Die Massnahme betraf die wichtigsten von Jugendlichen genutzten Plattformen, darunter TikTok, Snapchat, X, Instagram, YouTube, WhatsApp und Messenger. Es war einer der Punkte, in die Emmanuel Macron in der politischen Kommunikation des letzten Jahres am meisten investiert hatte.

Neufassung bis zum Frühling

Der Präsident hat Ministerpräsident Sébastien Lecornu beauftragt, so rasch wie möglich eine rechtlich robuste Neufassung des Gesetzes zu erarbeiten, mit dem Ziel eines neuen Texts bis zum Frühling 2027. Die Beschwerde beim Verfassungsrat war von den sozialistischen Abgeordneten und jenen der radikalen Linken von La France Insoumise um Jean-Luc Mélenchon eingereicht worden.

Die technische Schwierigkeit bleibt dieselbe, an der vergleichbare Vorlagen in anderen Ländern gescheitert sind: das Alter der Nutzenden zu überprüfen, ohne ein System allgemeiner Identifikation zu errichten, das von allen Ausweisdokumente einsammelt, von Minderjährigen wie von Erwachsenen.
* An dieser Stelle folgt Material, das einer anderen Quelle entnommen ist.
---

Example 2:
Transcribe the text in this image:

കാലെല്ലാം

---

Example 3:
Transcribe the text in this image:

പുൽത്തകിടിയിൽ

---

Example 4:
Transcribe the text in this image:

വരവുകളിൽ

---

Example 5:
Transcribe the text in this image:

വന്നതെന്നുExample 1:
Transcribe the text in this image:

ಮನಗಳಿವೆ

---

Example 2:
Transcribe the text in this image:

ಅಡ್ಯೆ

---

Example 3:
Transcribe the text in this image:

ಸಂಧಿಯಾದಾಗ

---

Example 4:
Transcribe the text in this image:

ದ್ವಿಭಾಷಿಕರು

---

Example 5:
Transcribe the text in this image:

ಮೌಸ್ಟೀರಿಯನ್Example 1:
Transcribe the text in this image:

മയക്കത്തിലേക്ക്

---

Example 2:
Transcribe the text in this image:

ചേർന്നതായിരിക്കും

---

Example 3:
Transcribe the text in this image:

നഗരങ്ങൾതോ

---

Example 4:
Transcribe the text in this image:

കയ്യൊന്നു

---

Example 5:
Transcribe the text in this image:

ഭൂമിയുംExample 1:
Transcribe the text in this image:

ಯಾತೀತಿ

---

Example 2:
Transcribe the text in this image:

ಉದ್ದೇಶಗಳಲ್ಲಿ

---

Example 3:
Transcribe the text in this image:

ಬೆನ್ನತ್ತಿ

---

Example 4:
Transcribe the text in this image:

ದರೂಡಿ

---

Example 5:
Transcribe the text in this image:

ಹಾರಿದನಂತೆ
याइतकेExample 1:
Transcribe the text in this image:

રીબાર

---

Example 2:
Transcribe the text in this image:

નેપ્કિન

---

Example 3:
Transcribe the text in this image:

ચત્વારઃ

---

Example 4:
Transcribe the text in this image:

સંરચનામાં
An diesem Punkt hat Australien entschieden, dennoch vorzugehen, und die Europäische Union prüft Prüfverfahren, welche die Identität nicht an die Plattform weitergeben.

In der Schweiz gibt es kein solches Verbot. Das 2025 in Kraft getretene Gesetz über den Jugendschutz in den Bereichen Film und Videospiele sieht für bestimmte Inhalte Systeme zur Alterskontrolle vor, während der Zugang zu sozialen Netzwerken durch die Vertragsbedingungen der Plattformen geregelt bleibt.